Key Provisions of HR 2715 as passed:
Applies new limits to products manufactured only after the effective date of the Rule (August 14, 2011)
Includes a limited exemption from the substrate lead standard if lead at low levels is necessary for proper function
Removes the lead limits for “used children’s products”
Includes categorical exclusions or alternative requirements for ATVs, dirt bikes, bicycles and printed materials.
3rd Party Testing
Requires CPSC to seek public comment on ways to reduce burden and cost, specifically requesting information on redundancy with existing testing standards
Includes testing exceptions for small batch manufacturers
Includes an inaccessibility exclusion from the phthalate standard
Requires CPSC to stay publication for five (5) additional days when the commission receives notice of materially inaccurate information
Requires CPSC to attempt to get model/serial number or a photo of a product in question.

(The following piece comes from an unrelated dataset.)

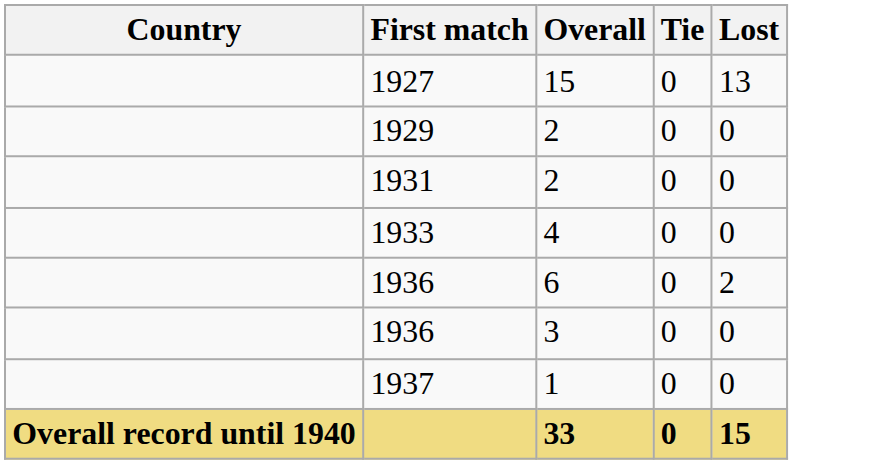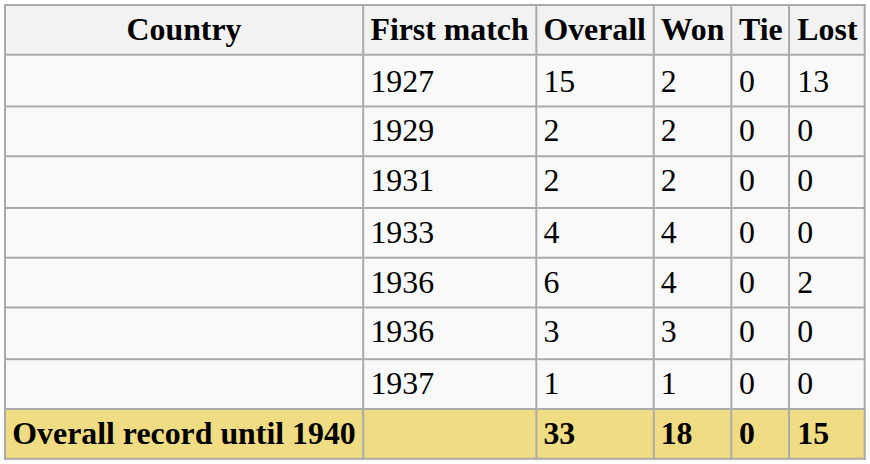+ column: Won | 2 | 2 | 2 | 4 | 4 | 3 | 1 | 18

Retailers and manufacturers had sought clarity that the lower lead limits would only apply to goods entering commerce after August 14, 2011. JPMA has supported practical changes since the CPSIA brought a slew of unintended consequences as regulations were rushed into existence.
"We welcome prospective application of lower lead limits and application of phthalate bans only to accessible plastic on child care articles intended to contain them," said JPMA Executive Director, Michael Dwyer. "There is no longer any excuse for perfectly safe products to be swept off retail shelves."
JPMA has repeatedly urged CPSC to apply the law in a practical way and took its concerns to Congress when the CPSC was constrained by the language of the CPSIA itself. JPMA will continue to promote CPSC adoption of already effective ASTM standards for durable juvenile products, elimination of burdensome duplicative test requirements and rules that do not unduly burden small businesses that develop products that keep baby safe and help parents care for them. The new legislation does not eliminate the requirement that CPSC adopt more mandatory requirements for certain durable juvenile products. JPMA notes the Congressional admonition that the agency should consider existing standards and reduce burdensome testing.